The New Year represents a clean slate.  A new start.  The hope for better days.  And that’s always why I have anticipated a new year.




This year, it comes with mixed emotions.  2019 and was a tough year in so many ways, but a great year as well.  We got to celebrate Taylor’s graduation.  She got her driver’s license.  Peyton turned 15 and moved on to bigger and more exciting job opportunities through the summer.  I taught my largest group of students ever – 60!  Keith started at a different position at the credit union and won a trip which brought us to Las Vegas & Los Angeles. We made changes to the inside of our home. We saw God answer so many prayers in ways we didn’t believe possible.

But. . . .

. . . we also experienced some deep losses and watch some family members walk through the deepest darkest losses imaginable.  We experienced how God has sustained us and them through these losses.  We experienced the love, prayer and thoughtful gifts from friends who have carried us through these deaths and difficult times.

And so 2020 is bittersweet.  2020 will be the first whole year without Jonny, Dad (Keith’s) and Neil.  2020 will be an entire year without those pieces of our hearts here on earth.  2020 will be an entire year without them.  But it also comes with the knowledge that with each passing day, we are one day closer to seeing them, and joining them in the presence of Jesus.  2020 is hard to imagine without them.  It’s hard to imagine family adjusting to life without their son/their brother.  Their Dad.  Her husband.  But just like we’ve gotten through the last three months, I know God will sustain us.  I know God will be there through the grief and through the sunshine.

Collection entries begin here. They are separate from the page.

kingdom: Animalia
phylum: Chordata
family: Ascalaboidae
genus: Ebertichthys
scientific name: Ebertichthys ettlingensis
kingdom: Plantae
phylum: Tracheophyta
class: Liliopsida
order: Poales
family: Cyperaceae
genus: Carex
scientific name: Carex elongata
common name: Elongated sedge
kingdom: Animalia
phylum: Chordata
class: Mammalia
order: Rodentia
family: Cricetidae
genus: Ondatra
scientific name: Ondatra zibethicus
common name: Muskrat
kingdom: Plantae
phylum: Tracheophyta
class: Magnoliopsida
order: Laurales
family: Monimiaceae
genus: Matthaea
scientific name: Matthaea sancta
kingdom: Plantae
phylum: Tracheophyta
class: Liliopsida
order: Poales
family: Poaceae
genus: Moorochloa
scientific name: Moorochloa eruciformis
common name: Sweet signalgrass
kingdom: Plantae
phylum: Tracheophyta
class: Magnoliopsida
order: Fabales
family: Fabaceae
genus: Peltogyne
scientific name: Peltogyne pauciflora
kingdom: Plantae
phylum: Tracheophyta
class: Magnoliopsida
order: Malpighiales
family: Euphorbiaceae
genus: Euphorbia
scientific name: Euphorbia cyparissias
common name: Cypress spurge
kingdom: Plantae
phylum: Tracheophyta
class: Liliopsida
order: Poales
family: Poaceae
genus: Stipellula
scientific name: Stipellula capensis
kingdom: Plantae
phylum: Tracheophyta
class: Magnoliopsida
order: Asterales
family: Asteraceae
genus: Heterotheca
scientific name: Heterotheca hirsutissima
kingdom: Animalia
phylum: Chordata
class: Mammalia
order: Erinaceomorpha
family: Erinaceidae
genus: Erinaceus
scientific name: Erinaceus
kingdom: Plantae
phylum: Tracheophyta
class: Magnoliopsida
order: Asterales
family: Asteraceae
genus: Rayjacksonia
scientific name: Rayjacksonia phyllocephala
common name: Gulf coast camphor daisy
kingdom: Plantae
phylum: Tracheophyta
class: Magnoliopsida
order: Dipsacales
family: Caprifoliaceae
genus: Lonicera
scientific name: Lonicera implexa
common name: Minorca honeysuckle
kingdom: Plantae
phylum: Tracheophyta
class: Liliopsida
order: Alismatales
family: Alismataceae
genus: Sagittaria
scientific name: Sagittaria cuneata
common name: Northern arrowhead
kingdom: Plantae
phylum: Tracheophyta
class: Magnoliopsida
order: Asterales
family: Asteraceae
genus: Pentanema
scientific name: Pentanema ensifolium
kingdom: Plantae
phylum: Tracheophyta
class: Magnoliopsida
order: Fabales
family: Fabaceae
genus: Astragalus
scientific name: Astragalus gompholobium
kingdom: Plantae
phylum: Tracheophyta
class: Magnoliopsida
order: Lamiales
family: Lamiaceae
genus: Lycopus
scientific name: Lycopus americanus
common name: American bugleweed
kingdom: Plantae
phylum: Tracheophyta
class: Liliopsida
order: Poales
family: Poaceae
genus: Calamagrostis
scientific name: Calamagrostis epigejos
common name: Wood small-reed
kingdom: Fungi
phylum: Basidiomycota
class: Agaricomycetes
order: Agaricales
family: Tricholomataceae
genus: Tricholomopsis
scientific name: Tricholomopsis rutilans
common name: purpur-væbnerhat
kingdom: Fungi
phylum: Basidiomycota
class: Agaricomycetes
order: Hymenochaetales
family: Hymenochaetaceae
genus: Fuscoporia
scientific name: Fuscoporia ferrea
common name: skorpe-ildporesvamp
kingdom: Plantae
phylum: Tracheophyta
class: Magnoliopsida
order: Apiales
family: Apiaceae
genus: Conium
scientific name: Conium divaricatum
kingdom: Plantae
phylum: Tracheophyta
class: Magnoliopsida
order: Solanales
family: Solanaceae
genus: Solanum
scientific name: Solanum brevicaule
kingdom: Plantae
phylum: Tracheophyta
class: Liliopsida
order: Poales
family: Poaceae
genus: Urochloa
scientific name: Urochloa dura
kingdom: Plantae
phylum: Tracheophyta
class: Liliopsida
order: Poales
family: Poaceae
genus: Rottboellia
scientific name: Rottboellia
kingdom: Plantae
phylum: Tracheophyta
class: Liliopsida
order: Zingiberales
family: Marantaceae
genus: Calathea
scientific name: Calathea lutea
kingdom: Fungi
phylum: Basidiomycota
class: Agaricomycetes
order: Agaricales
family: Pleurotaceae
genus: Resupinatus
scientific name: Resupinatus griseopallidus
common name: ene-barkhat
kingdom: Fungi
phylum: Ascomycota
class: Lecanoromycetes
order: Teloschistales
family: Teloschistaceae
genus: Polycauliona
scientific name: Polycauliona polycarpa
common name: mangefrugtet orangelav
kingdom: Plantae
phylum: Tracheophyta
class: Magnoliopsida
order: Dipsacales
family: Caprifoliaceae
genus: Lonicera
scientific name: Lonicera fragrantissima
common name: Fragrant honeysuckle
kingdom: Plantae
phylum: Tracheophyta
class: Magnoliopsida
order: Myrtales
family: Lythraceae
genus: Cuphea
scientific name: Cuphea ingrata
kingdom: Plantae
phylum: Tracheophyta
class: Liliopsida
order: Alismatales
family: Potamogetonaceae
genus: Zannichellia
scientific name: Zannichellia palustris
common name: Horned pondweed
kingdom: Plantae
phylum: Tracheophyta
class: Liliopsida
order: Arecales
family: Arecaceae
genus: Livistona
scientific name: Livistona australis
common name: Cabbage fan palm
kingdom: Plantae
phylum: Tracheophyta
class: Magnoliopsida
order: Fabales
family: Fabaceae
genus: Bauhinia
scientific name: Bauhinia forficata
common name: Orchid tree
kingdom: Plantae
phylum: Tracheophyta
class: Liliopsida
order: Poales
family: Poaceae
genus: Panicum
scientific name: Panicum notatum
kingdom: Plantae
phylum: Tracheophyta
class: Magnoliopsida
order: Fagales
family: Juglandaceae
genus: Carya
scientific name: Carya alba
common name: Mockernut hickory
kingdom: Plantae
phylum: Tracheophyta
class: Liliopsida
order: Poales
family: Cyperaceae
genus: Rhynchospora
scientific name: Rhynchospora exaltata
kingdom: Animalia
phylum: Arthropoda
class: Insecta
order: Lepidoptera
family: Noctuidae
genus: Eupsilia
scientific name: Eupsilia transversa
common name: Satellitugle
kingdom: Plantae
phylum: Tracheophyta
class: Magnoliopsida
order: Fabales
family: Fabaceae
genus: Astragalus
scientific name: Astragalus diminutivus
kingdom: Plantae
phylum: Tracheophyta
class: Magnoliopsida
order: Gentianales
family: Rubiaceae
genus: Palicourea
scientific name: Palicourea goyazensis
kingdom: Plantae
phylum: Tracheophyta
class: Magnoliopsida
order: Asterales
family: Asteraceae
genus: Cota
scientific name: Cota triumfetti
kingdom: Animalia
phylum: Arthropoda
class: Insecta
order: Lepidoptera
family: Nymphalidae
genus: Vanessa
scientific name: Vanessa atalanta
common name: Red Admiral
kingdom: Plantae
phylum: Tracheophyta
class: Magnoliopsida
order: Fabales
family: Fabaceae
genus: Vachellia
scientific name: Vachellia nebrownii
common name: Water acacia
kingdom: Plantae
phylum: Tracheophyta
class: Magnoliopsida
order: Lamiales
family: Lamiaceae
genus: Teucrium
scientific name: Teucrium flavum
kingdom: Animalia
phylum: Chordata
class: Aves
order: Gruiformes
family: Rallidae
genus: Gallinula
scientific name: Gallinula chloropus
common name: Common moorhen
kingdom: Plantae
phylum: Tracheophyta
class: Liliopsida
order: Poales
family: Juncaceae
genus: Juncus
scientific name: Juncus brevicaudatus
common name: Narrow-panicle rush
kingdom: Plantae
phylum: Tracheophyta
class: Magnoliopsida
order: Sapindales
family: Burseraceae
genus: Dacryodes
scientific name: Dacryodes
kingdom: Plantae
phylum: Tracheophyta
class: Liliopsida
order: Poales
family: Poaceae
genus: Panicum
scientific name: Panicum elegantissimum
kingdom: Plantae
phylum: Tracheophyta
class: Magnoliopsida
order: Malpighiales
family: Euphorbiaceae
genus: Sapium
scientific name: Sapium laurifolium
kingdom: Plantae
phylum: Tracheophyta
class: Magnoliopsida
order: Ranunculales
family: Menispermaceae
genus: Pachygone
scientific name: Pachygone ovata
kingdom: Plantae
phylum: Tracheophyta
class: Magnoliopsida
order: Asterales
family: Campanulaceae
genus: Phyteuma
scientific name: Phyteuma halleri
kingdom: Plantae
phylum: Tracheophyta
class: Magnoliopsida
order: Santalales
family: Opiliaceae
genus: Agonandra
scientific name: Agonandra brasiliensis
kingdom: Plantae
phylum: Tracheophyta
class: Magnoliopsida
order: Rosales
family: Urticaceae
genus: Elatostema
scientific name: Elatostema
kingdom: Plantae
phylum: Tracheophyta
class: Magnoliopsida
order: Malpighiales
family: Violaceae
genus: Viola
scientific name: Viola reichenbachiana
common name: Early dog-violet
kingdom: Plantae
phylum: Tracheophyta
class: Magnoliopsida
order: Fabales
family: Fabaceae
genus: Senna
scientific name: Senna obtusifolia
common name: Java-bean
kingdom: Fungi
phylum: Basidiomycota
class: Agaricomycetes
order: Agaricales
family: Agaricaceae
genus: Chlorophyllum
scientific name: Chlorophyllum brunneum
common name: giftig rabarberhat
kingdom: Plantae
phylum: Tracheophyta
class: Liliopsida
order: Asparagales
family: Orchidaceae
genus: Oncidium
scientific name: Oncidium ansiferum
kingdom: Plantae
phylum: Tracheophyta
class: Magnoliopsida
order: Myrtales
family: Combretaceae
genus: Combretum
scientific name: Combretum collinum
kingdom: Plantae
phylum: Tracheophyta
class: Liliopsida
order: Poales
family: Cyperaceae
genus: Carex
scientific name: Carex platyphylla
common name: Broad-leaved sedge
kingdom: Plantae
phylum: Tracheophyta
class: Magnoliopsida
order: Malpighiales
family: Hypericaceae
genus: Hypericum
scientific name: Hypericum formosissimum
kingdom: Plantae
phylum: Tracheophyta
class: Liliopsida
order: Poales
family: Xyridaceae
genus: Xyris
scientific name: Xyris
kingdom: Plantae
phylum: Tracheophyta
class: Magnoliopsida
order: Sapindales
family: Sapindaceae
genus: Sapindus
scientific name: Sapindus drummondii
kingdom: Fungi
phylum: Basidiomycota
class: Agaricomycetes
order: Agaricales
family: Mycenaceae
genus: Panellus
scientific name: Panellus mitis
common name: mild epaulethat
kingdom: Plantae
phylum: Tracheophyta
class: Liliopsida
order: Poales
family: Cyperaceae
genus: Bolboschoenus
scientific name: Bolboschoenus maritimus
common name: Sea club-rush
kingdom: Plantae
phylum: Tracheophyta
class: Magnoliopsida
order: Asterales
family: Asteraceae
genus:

I don’t know what 2020 holds for you or for me.  But I know the God who holds 2020!  I know that God is eagerly waiting for each one of us to come to know Him.  I pray for my family members that aren’t following God.  I pray that 2020 will be the year they are drawn to Him.  I pray that 2020 will be the year we are all brave enough to share Jesus with others.  That we can conquer the fears that stop us from sharing the Truth.  As I think about the loves we lost this year, I cannot help but be grateful for the knowledge that the 3 people God took from our families are all with Him.  I know that didn’t need to be the case.  I know we have family members who wouldn’t have walked with Jesus.  So, my prayer for each and every one of us is that this becomes the year that we get brave enough to speak Jesus to those around us.  That our family members (and friends) that don’t know Jesus as their Saviour will look at us and be drawn to Him.  That they will hear our words, and see our actions and say, “I want to follow THAT Jesus!”  When I think about my family that doesn’t know Jesus, it can send me into fear and anxiety knowing that if it had been them that died this year, they wouldn’t be spending eternity with Jesus.  But I also know that Jesus took those to Himself that were ready. And that they are waiting there for me when I get there.

So, I wish you joy, peace and a sense of God’s presence and direction as you head into 2020.  May you seek a deeper relationship with Him that causes you to be closer to Him than ever before.